Three load-bearing decisions encoded here:

  1. Newtypes prevent argument-swap bugs at compile time. Code that took submit(book, account: u64, price: u64, qty: u64) would compile with any permutation of those three u64s passed in. Code that takes submit(book, AccountId, Price, Qty) rejects the wrong types at compile time. The cost is two extra .0 deref calls; the benefit is bugs you can't write.

  2. Money math uses integers, not floats. Price and Qty are u64-backed. There's no Price::from_f64. Anyone wanting to display a price as "$1.00" does the integer-to-decimal conversion at the rendering boundary, outside the engine. The matching engine's invariants (e.g., "total fills always conserve quantity") are exact-integer invariants; introducing float intermediates would break them.

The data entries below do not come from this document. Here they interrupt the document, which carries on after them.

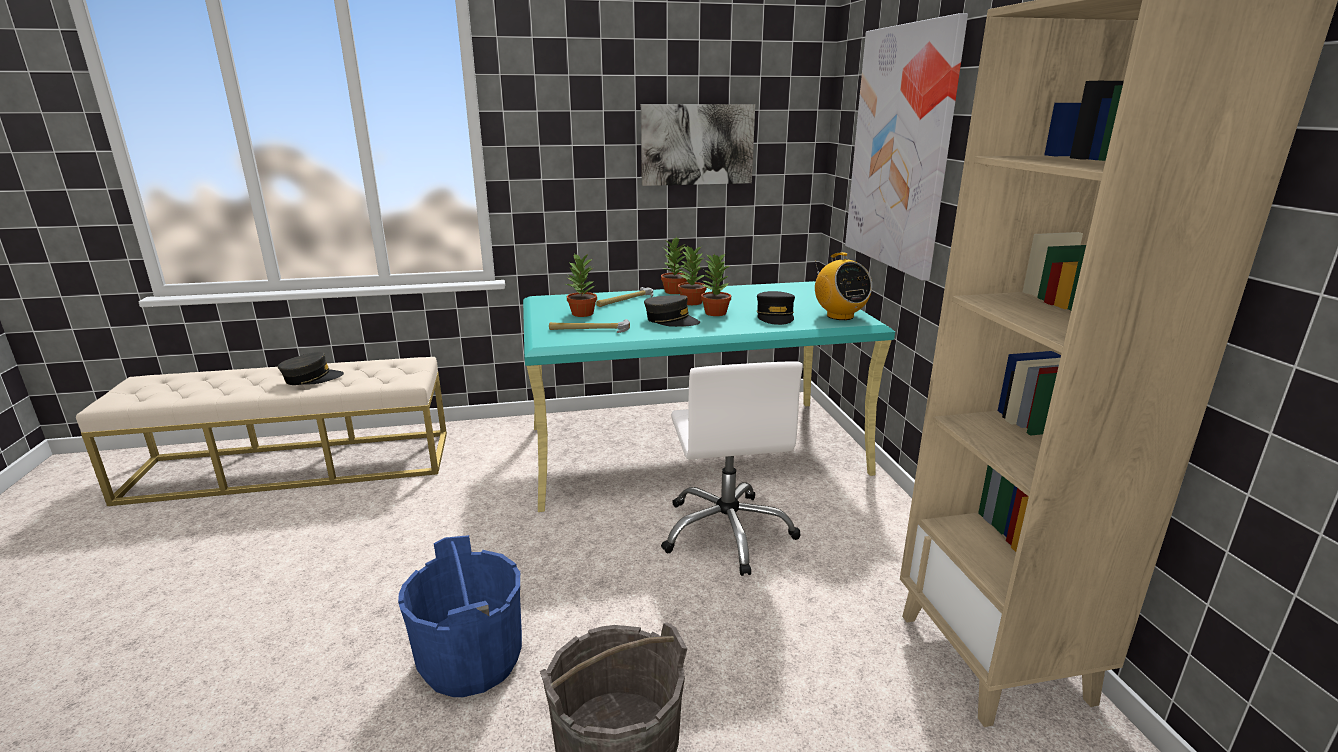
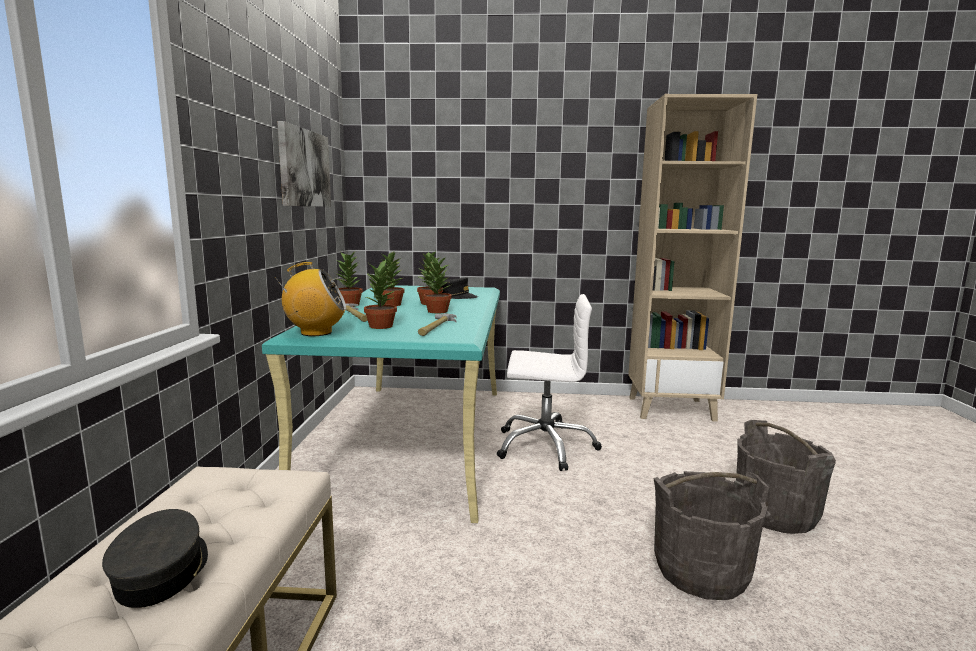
camera: 75 degrees left, 10 degrees down
blue bucket [398,535,522,697] -> grey bucket [653,471,769,600]
grey cap [644,295,700,327] -> potted plant [424,254,452,314]
radio [815,252,872,320] -> radio moved to [275,262,346,336]
picture [845,13,968,280] -> none

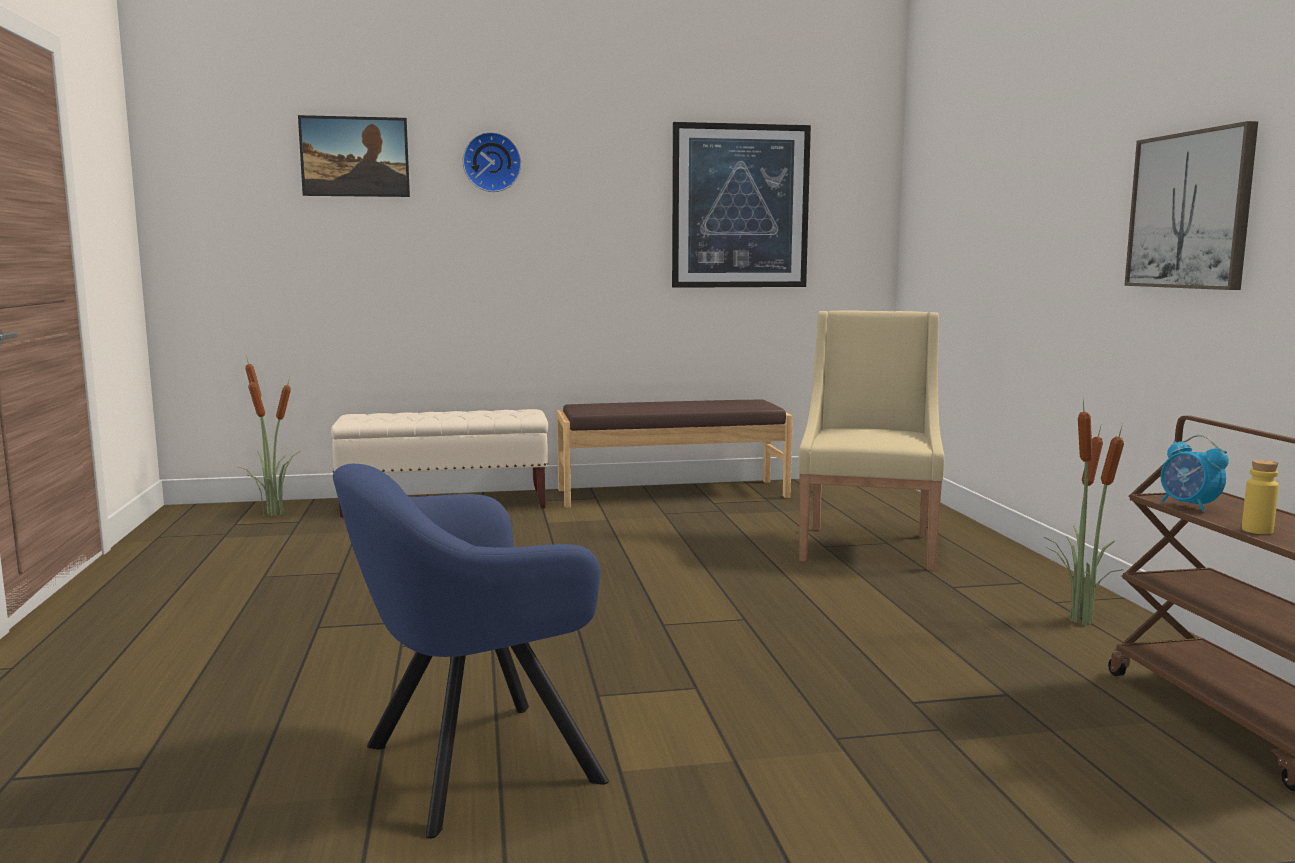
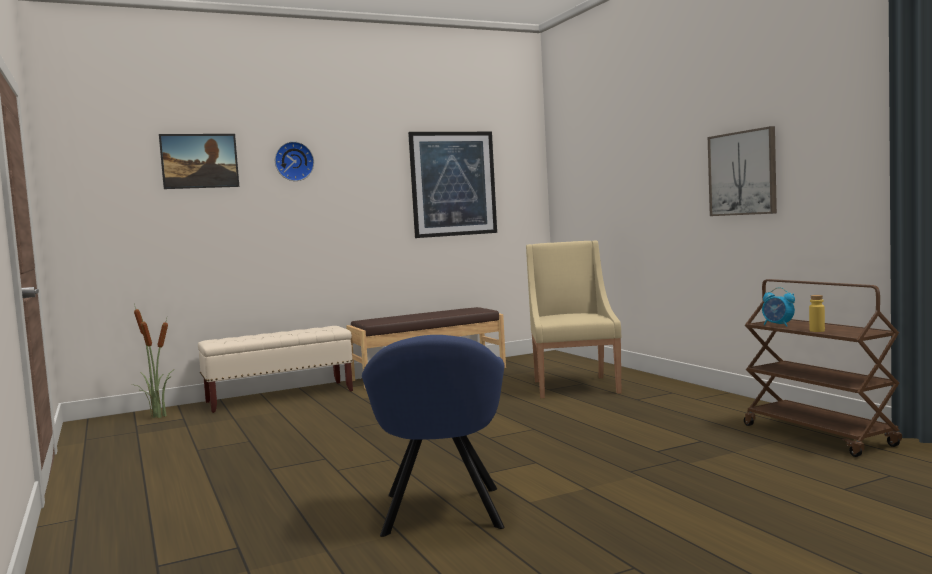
camera: 15 degrees left, 5 degrees down
blue armchair [333,464,609,839] -> blue armchair turned 45 degrees counterclockwise [362,335,504,537]
potted plant [1044,401,1124,626] -> none

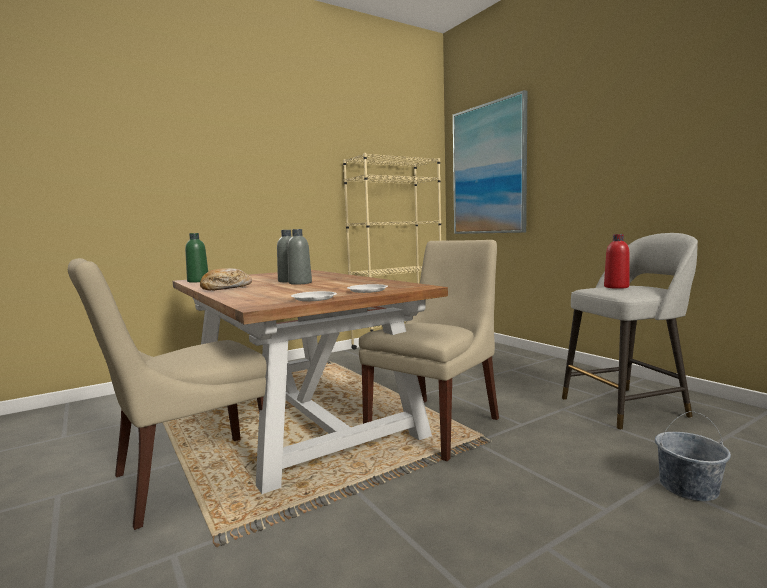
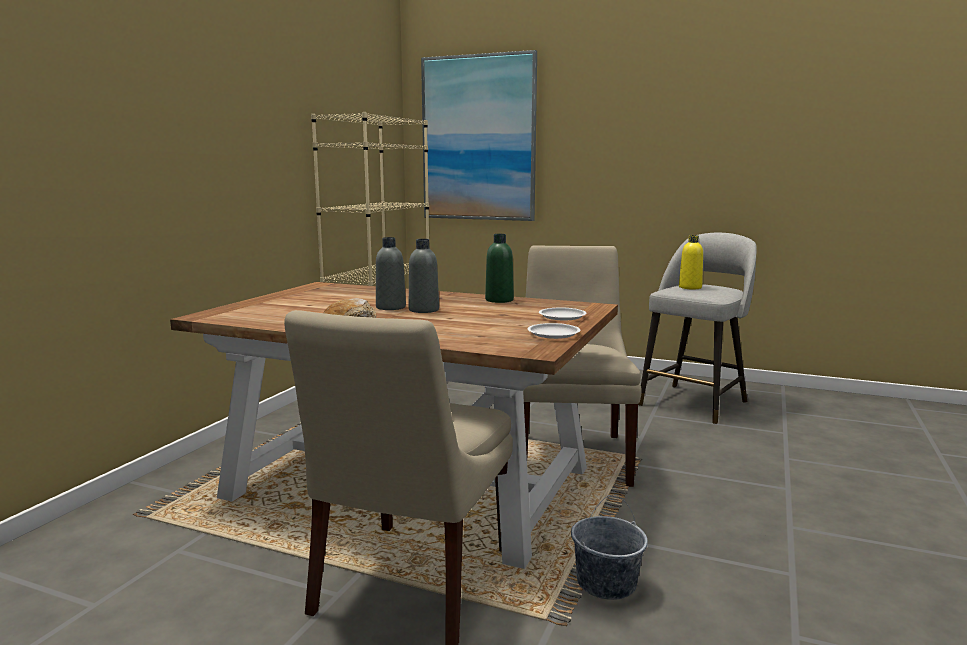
camera: 35 degrees left, 5 degrees up
green bottle [185,233,208,283] -> green bottle moved to [485,234,514,303]
red bottle [604,234,629,289] -> yellow bottle [679,235,703,289]
grey bucket [655,411,731,501] -> grey bucket moved to [571,495,648,600]

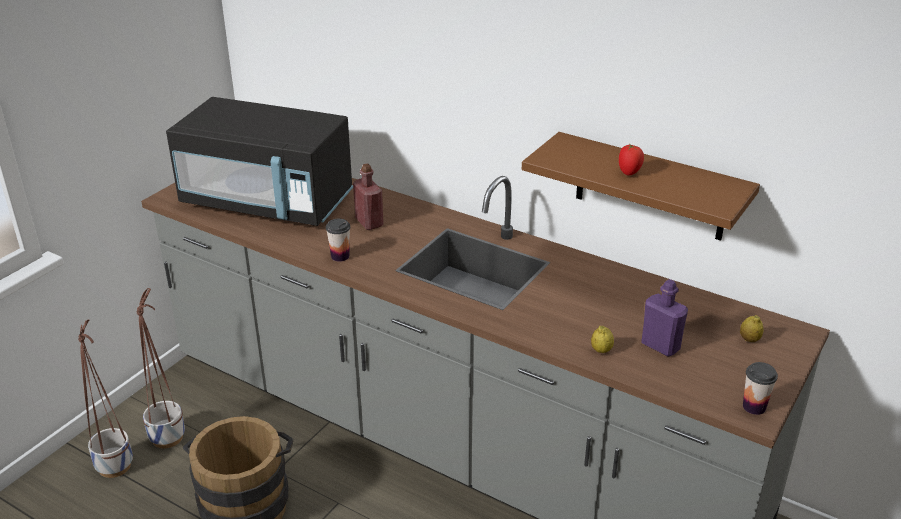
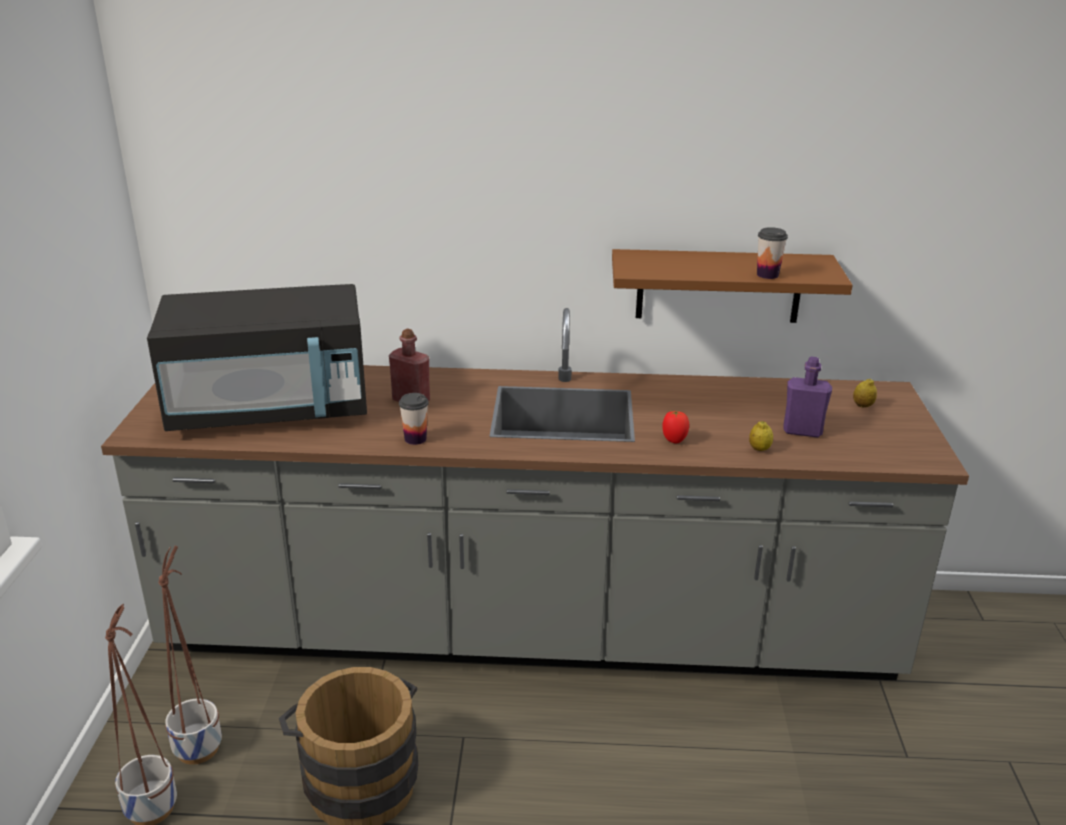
camera: 30 degrees left, 5 degrees down
tomato [619,144,644,176] -> tomato moved to [662,411,689,444]
cup [743,362,778,415] -> cup moved to [757,227,788,279]

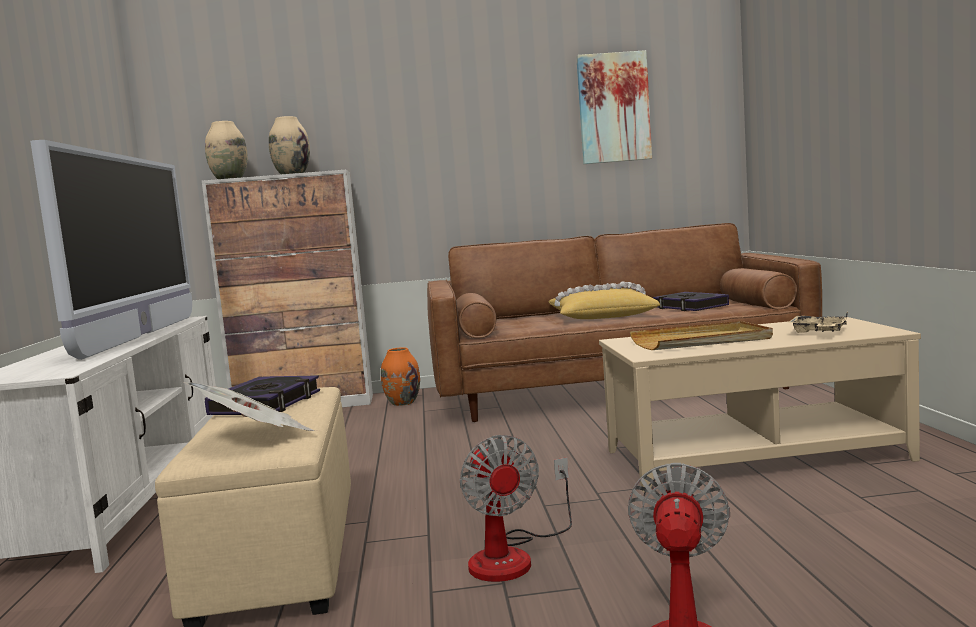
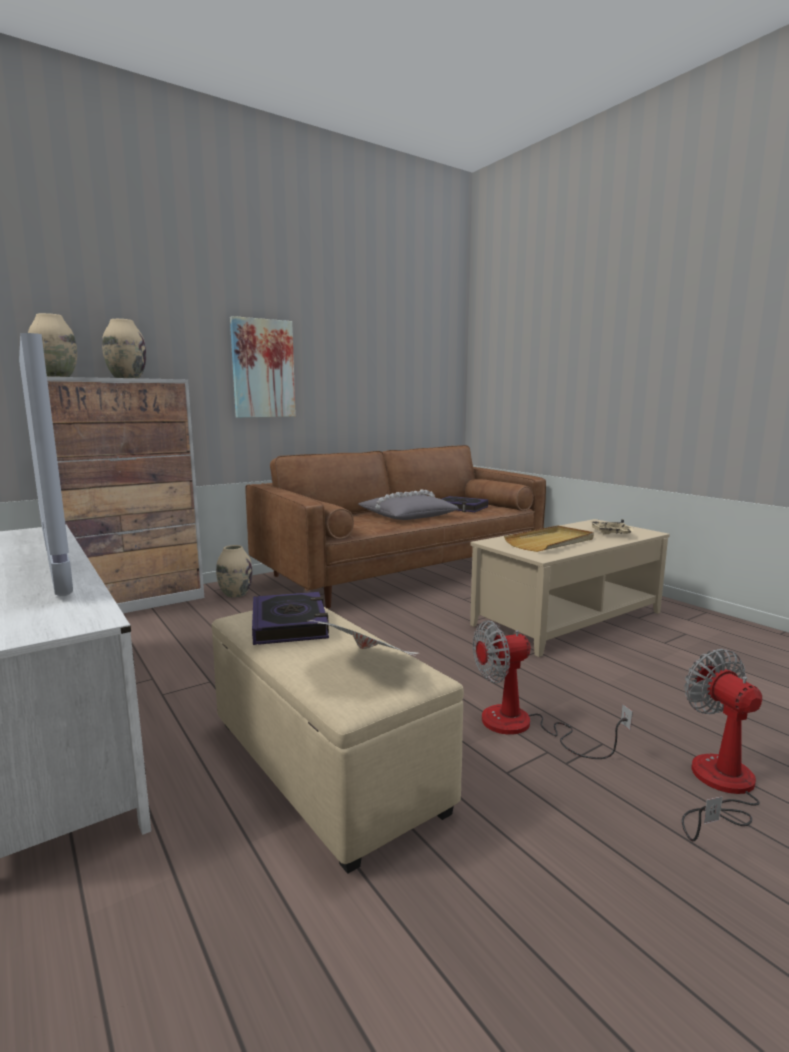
camera: 30 degrees left, 5 degrees up
orange vase [381,347,420,406] -> beige vase [216,545,253,597]
fan [460,435,572,582] -> fan turned 120 degrees clockwise [473,620,633,759]
yellow pillow [548,281,660,319] -> grey pillow [358,489,459,520]
picture [576,50,652,164] -> picture moved to [230,316,296,418]

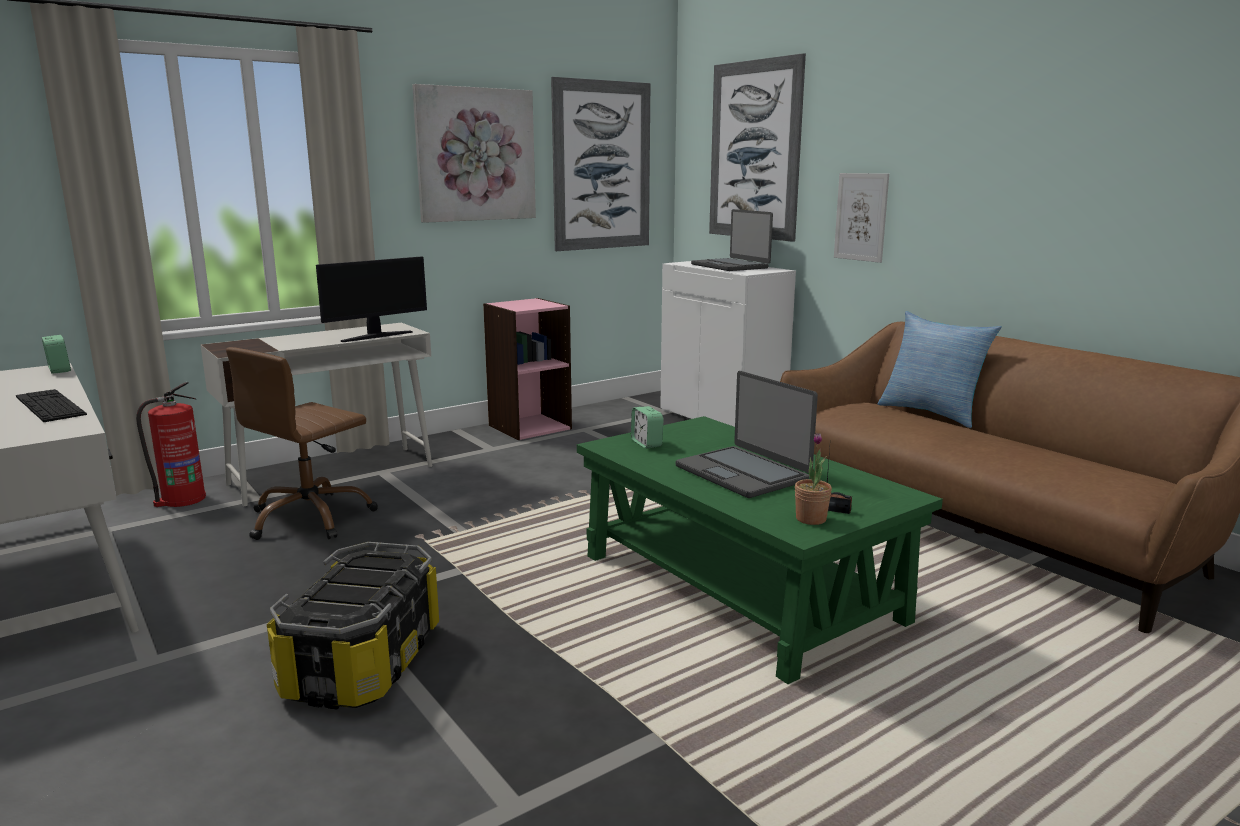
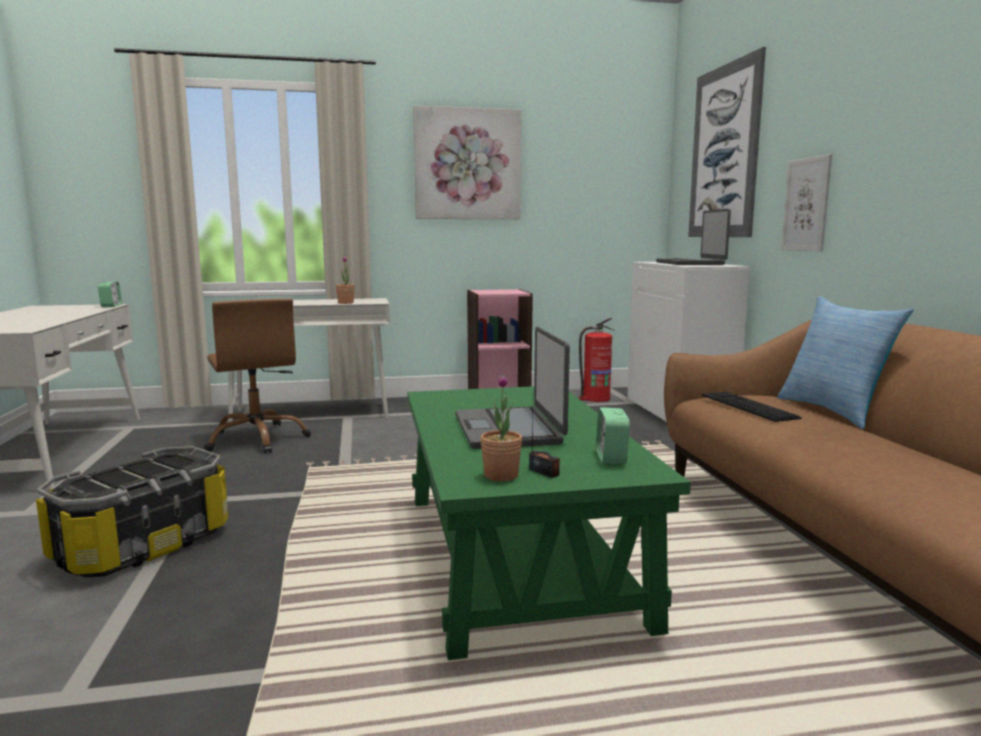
camera: 25 degrees right, 5 degrees down
keyboard [16,389,87,422] -> keyboard moved to [702,392,802,422]
fire extinguisher [136,382,206,507] -> fire extinguisher moved to [579,318,614,402]
brown office chair [226,347,378,540] -> brown office chair turned 90 degrees counterclockwise [204,298,311,454]
monitor [316,256,427,342] -> potted plant [336,256,355,304]
picture [551,77,650,251] -> none
alarm clock [631,406,664,448] -> alarm clock moved to [596,407,630,464]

  3. OrderType::Limit { price } not Limit(Price). When you later write match order.order_type { Limit { price } => ..., Market => ... }, the price binding makes the role obvious. Tuple-style enum variants are right when the variant is just "I'm a wrapper around this one thing"; struct-style is right when the field has a name. Here it does (price), so struct-style wins.

Answer key

cd ~/code/openhl-reference
git checkout 55a9dff
diff -u ~/code/my-openhl/crates/clob/src/types.rs ./crates/clob/src/types.rs
diff -u ~/code/my-openhl/crates/clob/Cargo.toml ./crates/clob/Cargo.toml
diff -u ~/code/my-openhl/Cargo.toml ./Cargo.toml

The reference at 55a9dff has types.rs at ~109 lines total (the full type set). Your version after Lesson 1 has only the newtypes + Side + OrderType + Display impls — about 65 lines. The remaining ~45 lines (Order, Fill, FillResult) are Lesson 2's scope. Diff should show those as the differences.

Return:

git checkout main

Common questions

Q: Why are AccountId, OrderId, Price, Qty all Copy? They're u64 under the hood — just 8 bytes, no heap allocation. Marking them Copy lets the engine pass them by value freely, with no .clone() calls anywhere. Copying a u64 flows through a CPU register, so there's zero runtime overhead compared to a move.

Q: Why Hash on these types? Future use: HashMap<OrderId, RestingOrder> for O(1) cancel-by-id (Lesson 6). Adding Hash now means no derive-cascade churn later.

Q: Why isn't Side: PartialOrd + Ord? Because asking "is Buy less than Sell" is a meaningless question. If we derived Ord, callers could write if side < Side::Sell { ... } and get whichever variant Rust enumerated first (Buy, in our case) — but that's an artifact of declaration order, not semantically meaningful. Leaving the trait off forces callers to use match or ==.

Q: Why #[must_use] on opposite()? Because writing side.opposite(); (without assigning the result) is almost certainly a bug — opposite() returns a new Side, it doesn't mutate. #[must_use] makes that bug a warning. Good practice for any function whose only purpose is to return a value.

Next lesson (Lesson 2)

You have the field-level types — the atomic pieces. Lesson 2 builds the record-level types that combine them: Order (the input to the matching engine), Fill (the output), FillResult (the wrapper that bundles fills with remaining-quantity info). After Lesson 2, the type vocabulary is complete; Lesson 3+ uses these types to build the actual matching state machine.

Summary (3 lines)

  • 8 newtypes + 2 enums for CLOB. Price/Size/OrderId/MarketId/AccountId/Timestamp/Sequence/Notional; Side/OrderType.
  • u64 for Size (always positive), i128 for Price (can be negative). Constructors validate; arithmetic is type-correct.
  • Saturating arithmetic throughout. Next: Order + Fill + FillResult records.